Afterward, England and, later, the American authors of the Constitution gave defendants a right to confront their accusers. “In all criminal prosecutions, the accused shall enjoy the right ... to be confronted with the witnesses against him,” the 6th Amendment says.

Nonetheless, the Supreme Court has long permitted courtroom use of statements by witnesses who have died, fled or refused to testify. These are known as “hearsay exceptions,” and until Monday, the court’s rule allowed the use of statements that were seen as reliable evidence. For example, a witness’s tape-recorded statement to the police would be seen as reliable and could probably be introduced as evidence if that witness were unavailable to testify.

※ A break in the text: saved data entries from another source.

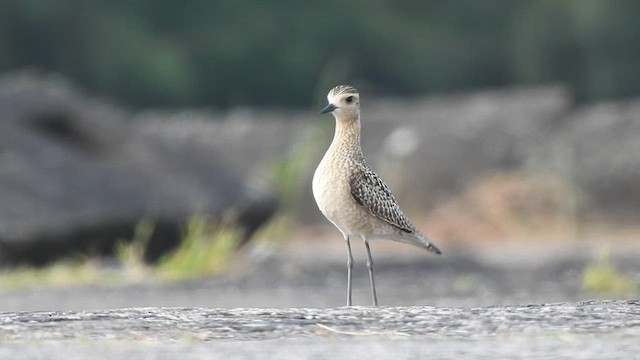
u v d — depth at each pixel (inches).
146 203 802.8
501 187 1211.2
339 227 476.7
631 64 1795.0
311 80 1761.8
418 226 1179.3
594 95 1791.3
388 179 1229.1
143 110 1711.4
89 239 789.2
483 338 339.9
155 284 708.7
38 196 786.8
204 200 815.1
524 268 795.4
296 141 1274.6
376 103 1467.8
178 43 1749.5
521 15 1839.3
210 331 349.4
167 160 842.8
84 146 843.4
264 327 353.7
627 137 1262.3
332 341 337.1
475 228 1174.3
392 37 1800.0
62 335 345.1
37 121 843.4
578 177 1219.9
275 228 864.3
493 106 1323.8
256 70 1758.1
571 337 338.3
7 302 627.5
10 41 1694.1
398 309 378.6
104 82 1705.2
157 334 345.7
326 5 1797.5
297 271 771.4
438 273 778.2
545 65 1817.2
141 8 1755.7
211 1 1770.4
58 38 1707.7
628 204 1208.2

Scalia’s opinion sets a high bar for the use of out-of-court statements at trial. “The framers [of the Constitution] would not have allowed admission of testimonial statements of a witnesses,” he wrote. “The text of the 6th Amendment does not suggest any open-ended exceptions from the confrontation requirement.”

Typically, defendants can demand that witnesses appear in court. However, witnesses who are co-conspirators in a crime sometimes refuse to testify on the grounds that it would incriminate them. The issue of out-of-court statements has also arisen in cases involving the alleged abuse of children. The courts have been divided over whether prosecutors may use a child’s statement to a counselor or the police if the child is deemed too young to testify in court.

Several lawyers who had read Monday’s opinion said they were not sure whether it would have a broad impact.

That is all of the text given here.